There are two ways to develop a new product: improve upon an existing one or come up with something that’s never been done. Tom Daley’s brainchild, The Advisor Center, vigorously defines the latter.
“I saw that I could create the destiny for financial advisors. Clearly, there was a gap in the marketplace,” says Daley, CEO and founder of the innovative Web-based recruiting service, where FAs can anonymously search for a new job or a BD connection.
Debuting last December, the Center has attracted more than 16,000 users, according to Daley; and 225 advisors, whose identify has been verified by FINRA, have signed up. Broker-dealers, custodians, branch managers and the like strut their firms’ stuff on individual microsites that they design and maintain. Companies pay an annual subscription charge and a fee based on the FA’s production when a deal is made. So far, there have been five such success stories.
The time is perfect for his idea, the extroverted Daley, 48, enthuses. “The cost of recruiting is skyrocketing. Everybody is fighting for the same pool for recruits, but it’s getting harder and harder to access them. They’re kind of closing themselves off because they’re getting bombarded by third-party recruiters and firms’ recruiting efforts.”

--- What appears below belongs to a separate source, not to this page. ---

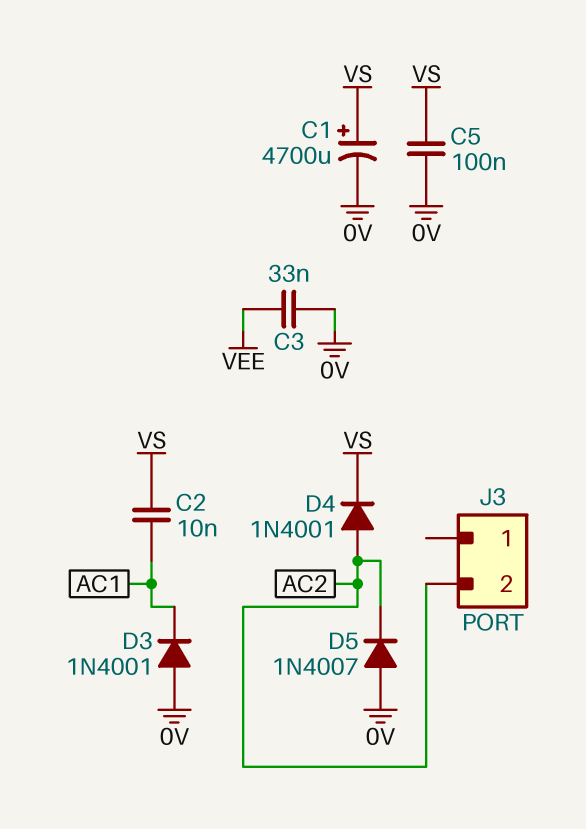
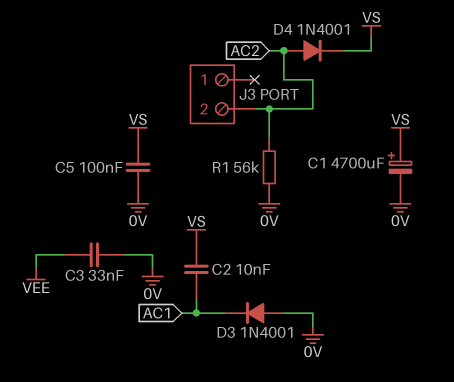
D5: diode 1N4007 (A 0V, K AC2) -> none
R1: none -> 56k (0V, AC2)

Subscribers to the Center include Commonwealth Financial Network, LPL Financial, Pershing and TD Ameritrade.
“With the market doing well now, advisors aren’t anxious to move,” says Andrew Daniels, managing principal of business development, Commonwealth. “But in this time of relative satisfaction, The Advisor Center is a good seed-planter for down the line when things maybe are less comfortable. An advisor can browse without having a ‘salesman’ come tripping over himself to sell them a car.”
The Center, which was funded totally by Daley, potentially cuts recruiting costs by up to 60%, he says. It is advertising-free—so there’s no playing favorites.

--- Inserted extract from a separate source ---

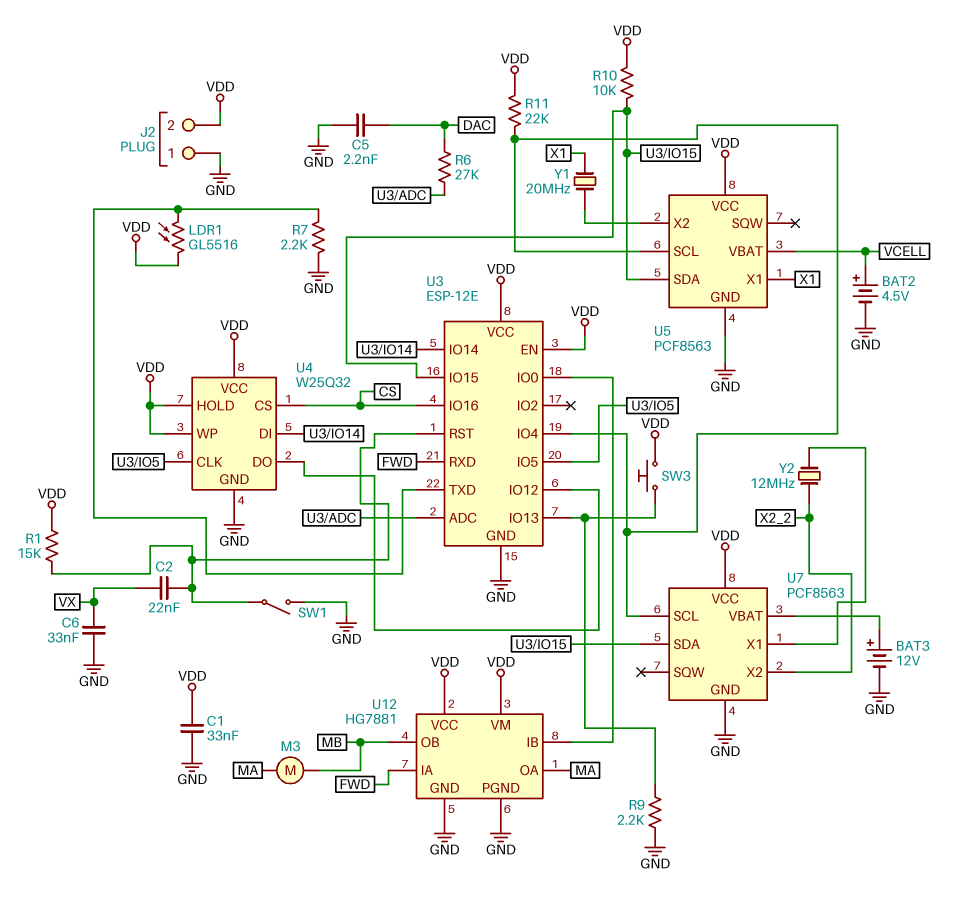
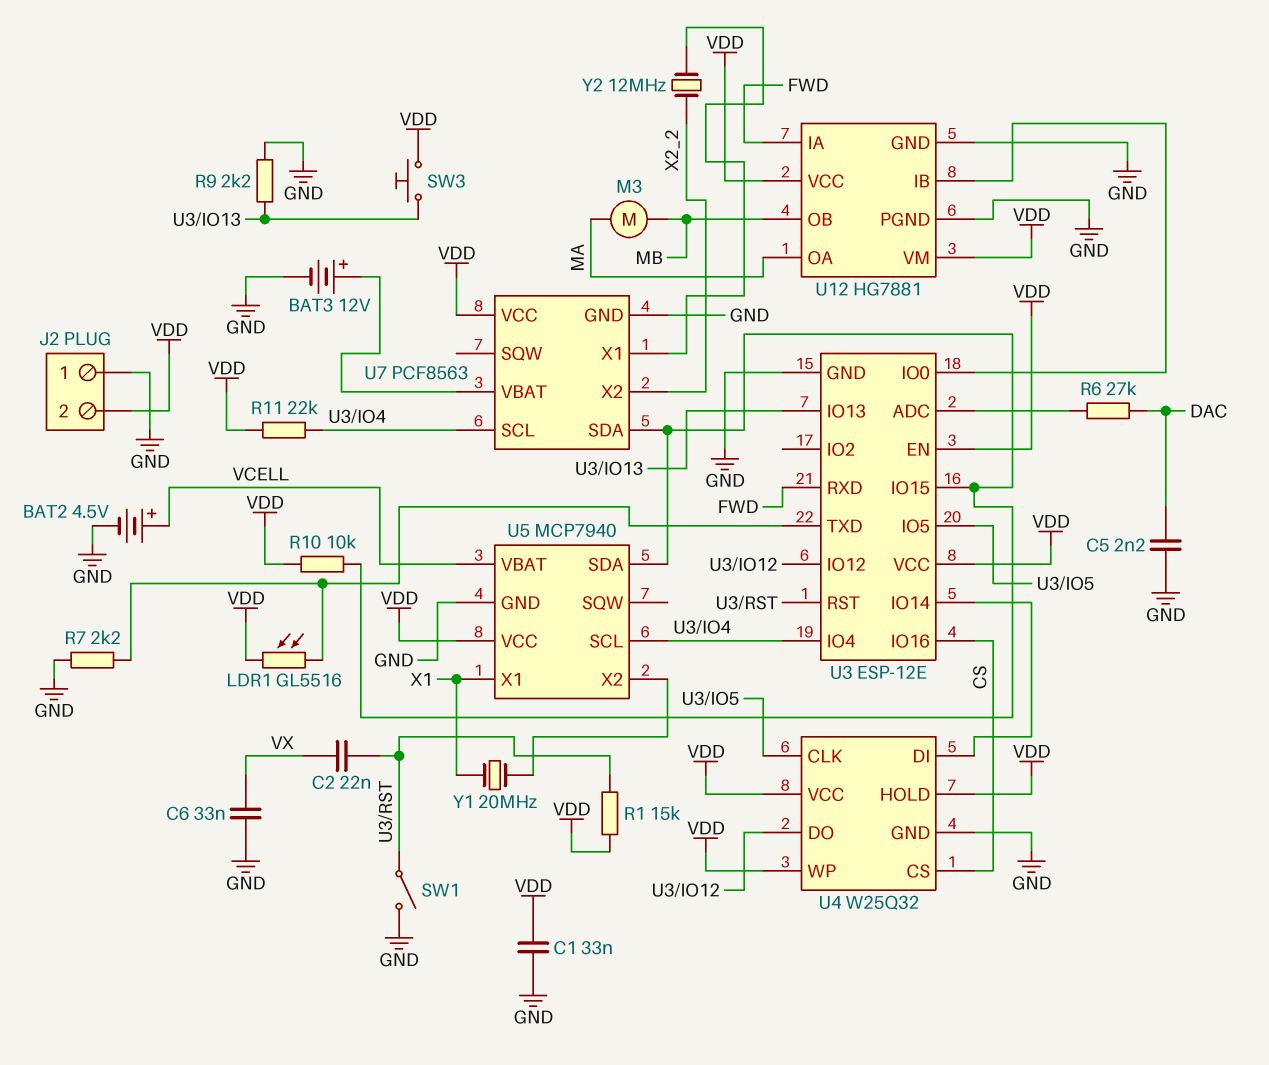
U5: PCF8563 -> MCP7940

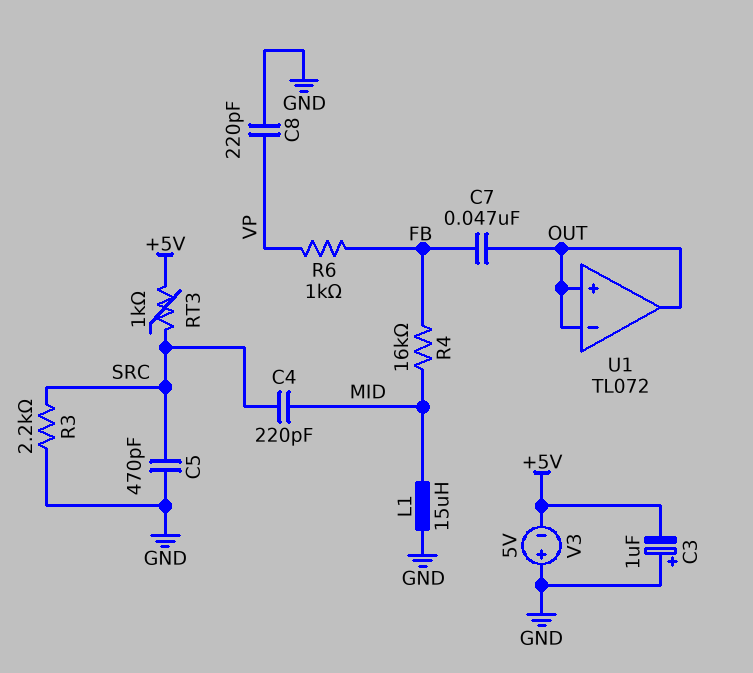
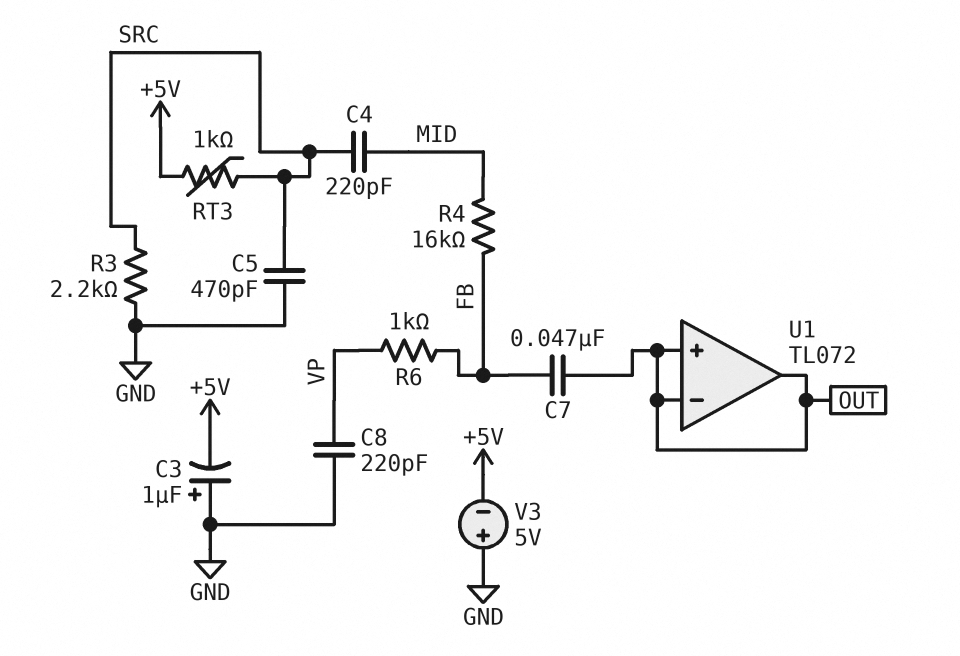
L1: 15uH (GND, MID) -> none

Based in the Chicago suburb of Lake Zurich, Daley has a strong background in recruiting. He was 12 years with LPL and by the time he left, in 2009, had become a senior vice president in charge of recruiting for eastern branches. Keen on working more directly with advisors, he opened his own shop with two partners, Bull Market Recruiting.

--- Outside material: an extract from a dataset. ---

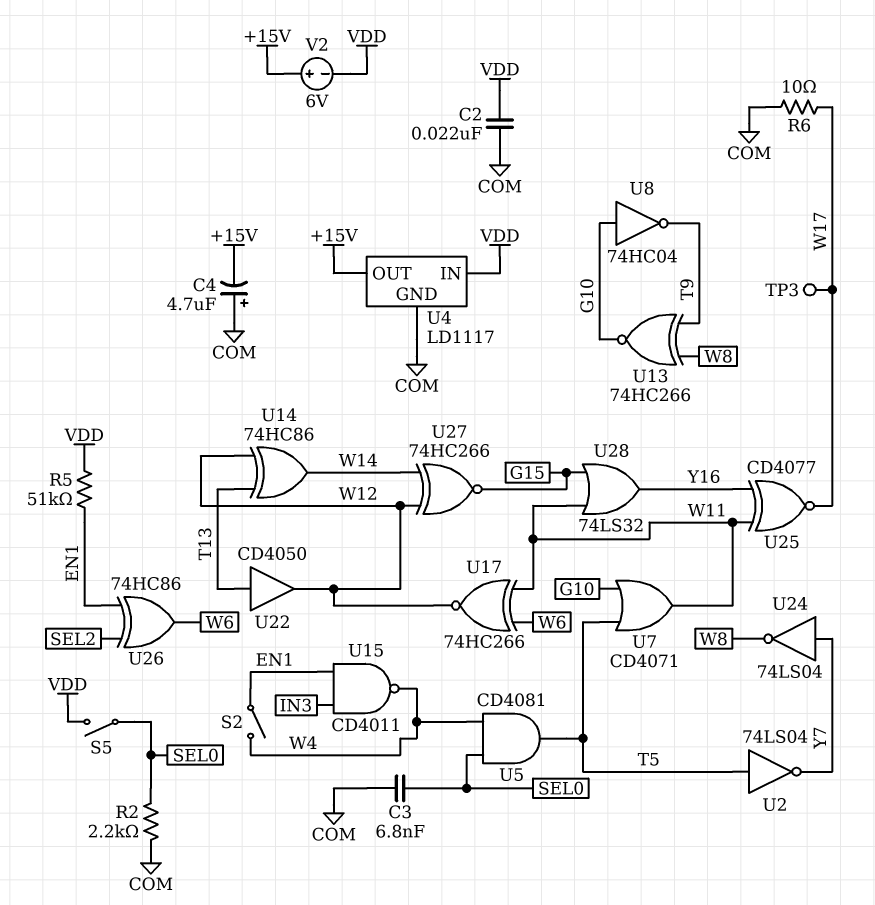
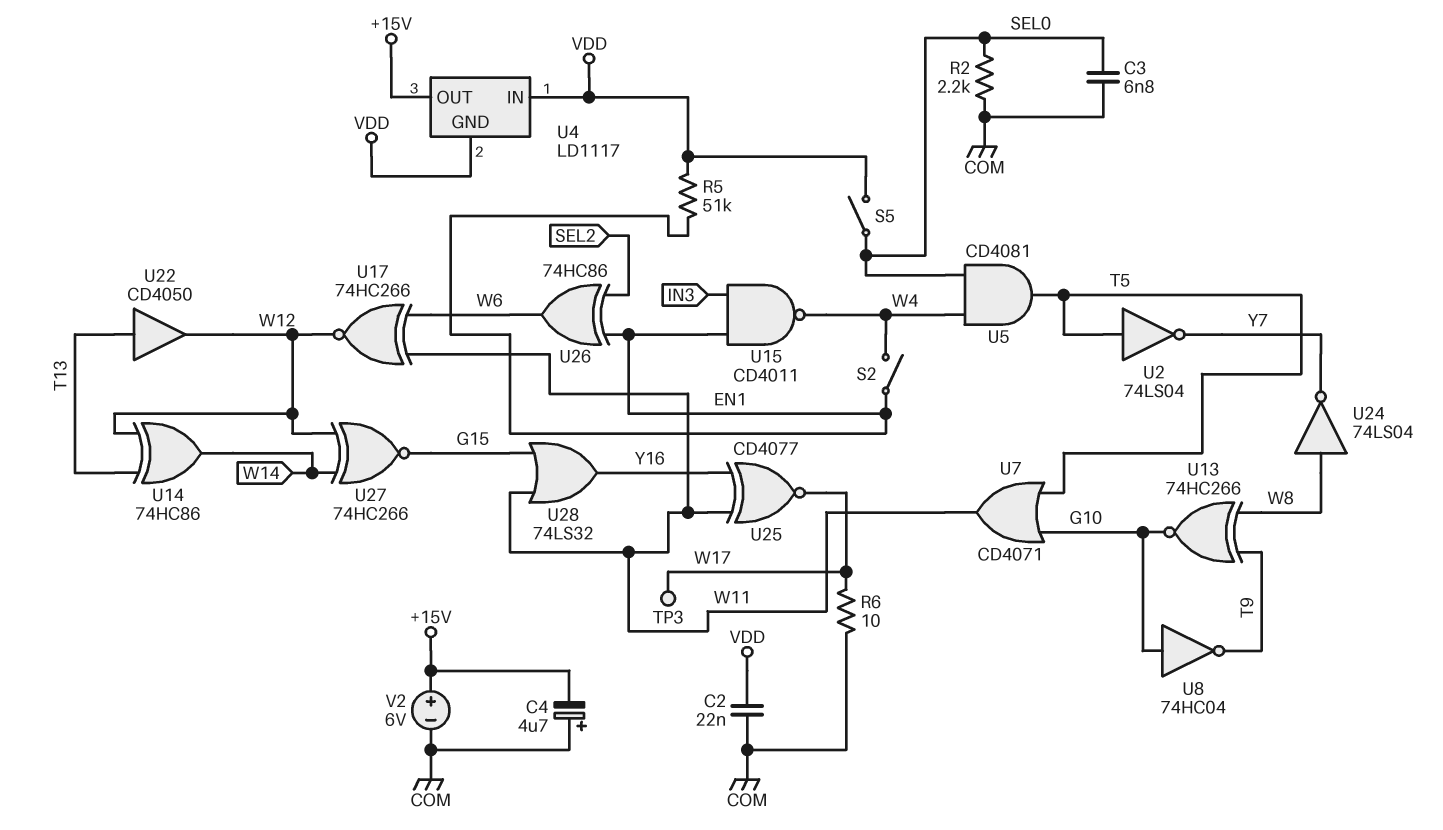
U4 pin GND: COM -> VDD
U24: NOT 74LS04 (in Y7, out W8) -> NOT 74LS04 (in W8, out Y7)
V2: 6V (plus +15V, minus VDD) -> 6V (plus +15V, minus COM)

But he soon realized there had to be a better way to connect FAs with firms.
“Everyone was focused on lead generation: How do I get in front of the financial advisor? But no one was focused on the methodology to help advisors better discover opportunities or go through due diligence on the front end,” he says.
Leveraging online technology was the answer. “We’re the first place where an advisor can go to one location and look without being seen. You can start [seeking] opportunities without putting your résumé on the Street. That empowers the advisor,” Daley points out.
The Center, which validates that each person who signs up is a bona fide financial advisor, allows FAs to do homework with their laptops by strolling the Center to look for opportunities undetected.
First of all, they can gather recruiting materials; more importantly, through an internal messaging function and an identity-masking code name, they can engage with firms. The system tells the BD only the state in which the FA is located, the type of channel they operate in—wirehouse, independent, and so on—and a range of their advisory experience (such as 9–12 years, for example). The FA has control over revealing who they are.
For the firms, the Center provides state-of-the-art direct-marketing entrée and an array of potential recruits nationwide.
“Tom came in to present to us with boundless positive energy that we found compelling,” says Daniels, with whom Daley, in his Bull Market Recruiting days, placed advisors. Now, with The Advisor Center, Commonwealth maintains a page that’s all about the BD; its branch managers wanting to woo advisors to their practices have separate microsites.
So far, 17 verified million-dollar-plus advisors have registered with the Center. Average verified production is $451,000, and 83% of verified advisors have a decade or more of experience in the industry.
Daley is a passionate entrepreneur. “This allows me to make an impact on the business and an opportunity to try to help transform an industry that needs it,” he says.
A Boston native, Daley grew up in Florham Park, N.J. After earning a degree in accounting from Seton Hall University in 1987, he joined American Express’s two-year training program in New York City and worked his way up to finance and corporate strategy analyst at IDS (now Ameriprise) in Minneapolis. During that Twin Cities stint, he picked up a master’s in finance from the University of St. Thomas.
In 1997 he joined LPL, where first in Minneapolis, then in Chicago, he talked up the broker-dealer to advisors looking to go independent or switch BDs. Launching Bull Market, Daley shifted gears and became an advisor’s advisor.
His “best-ever recruit,” he says, was wife Ursula, an in-house LPL attorney-turned-advisor in 2003 who, with two partners, has her own firm, EnRich Private Wealth Management.
Daley’s chief aim with The Advisor Center is to unlock opportunities. “I think about all the advisors sitting in firms who are unhappy and not sure what their next step will be or who are somewhat paralyzed about how to go about gathering information. The Center allows them to raise their hand and start exploring without having to worry about being discovered.”
He continues. “Even in the year 2013, if an advisor gets caught trying to gather information, they can be terminated and their book of business turned over. At LPL, I had experiences of advisors going to lunch with me to do due diligence and their firms finding out. Their doors would be locked. They were done.”